Rumpus: Place—specifically Lynchburg and the white house on a hill—strongly dominates this narrative and the characters within it. Do you find this influence to be stronger in the American South than other areas of the country?
Wikswo: I spent most of my life as a human rights fieldworker, located in post-genocidal communities and sites of atrocity. I don’t think the South has more potency in terms of place, but I do think that three things happened there that made it uniquely potent. Africans were forcibly transported from a free continent to a continent where they were contained within a massive slave labor death camp. This shock has left its mark on the consciousness, the architecture, the ecology, and the language of the South. Europeans chose to leave a continent of exploitation, violence, and repression and then recreated it while adding genocide and slavery to the formula. Native Americans inhabited the land at a far more sophisticated, intelligent level than Europeans and were almost entirely either murdered or death-marched out of it into exile.
The South is unique in being a tangible site for traumatic exodus and arrival. All three of these cultures have exceptional storytelling traditions. And there is a lot of blood in the soil, and enough of us who won’t ever let that blood vanish because it’s so full of crimes against humanity. The South is a swamp of conspicuous hatred, but thanks in large part to the longstanding resistance of African American activists, it’s a place where it’s becoming more and more difficult to conceal crimes.

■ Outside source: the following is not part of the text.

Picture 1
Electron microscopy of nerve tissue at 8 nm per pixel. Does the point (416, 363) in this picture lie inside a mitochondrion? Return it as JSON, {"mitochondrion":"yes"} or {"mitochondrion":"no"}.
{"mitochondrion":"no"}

I do think the South is unique in the United States for the sheer flagrancy of its bigotry. I grew up in the 1980s and 1990s near the birthplace of the KKK and most people felt that active membership was nothing to hide. I was often frightened. I did not attend school until I was fifteen, and then I went to the only non-segregated high school. We were constantly facing bomb threats and violence. For years, there was a white man in a red pickup truck who would circle our school with his shotgun, just to terrorize us.
As soon as I was old enough to make photocopies and empty trash cans for the civil rights activists in Nashville, that’s what I did. They were people who had marched on Selma. They carried alongside them their murdered colleagues, visible as day. We were surrounded by murder, abuses of power, intimidation, hate—twilight laws, the active segregation, miscegenation harassment, the incessant regulations limiting by force what a queer or colored body was permitted to do. In a segregated city, there was an urgency about getting to the right side of the river before dark because after dark, you were even less safe. That’s an active twilight law. In 1992. While writing the book I survived several attempted hate crimes and a lot of Klan intimidation. In 2013.

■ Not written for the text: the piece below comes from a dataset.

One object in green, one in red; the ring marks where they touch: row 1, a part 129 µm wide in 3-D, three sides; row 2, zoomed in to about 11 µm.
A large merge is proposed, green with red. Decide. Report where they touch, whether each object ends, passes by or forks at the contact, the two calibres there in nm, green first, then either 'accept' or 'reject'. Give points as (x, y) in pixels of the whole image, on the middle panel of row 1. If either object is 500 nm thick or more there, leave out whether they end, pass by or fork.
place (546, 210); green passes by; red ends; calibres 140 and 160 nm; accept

The book itself is a spacetime site. It is difficult to say that the lives of Whitey and Sweet Marie, or [the rest] could be securely situated in the 1930s. Everything they dealt with extends far ahead and far behind them in time, but in the exact same space. These places exert an almost preternatural destiny that seems to doom their inhabitants. It is quite difficult to escape that force field, that vortex of trauma. That’s the ultimate message of the novel. How can we redeem ourselves in these places? How can a heart exist? And how can we bring justice to a past that insists on being the future?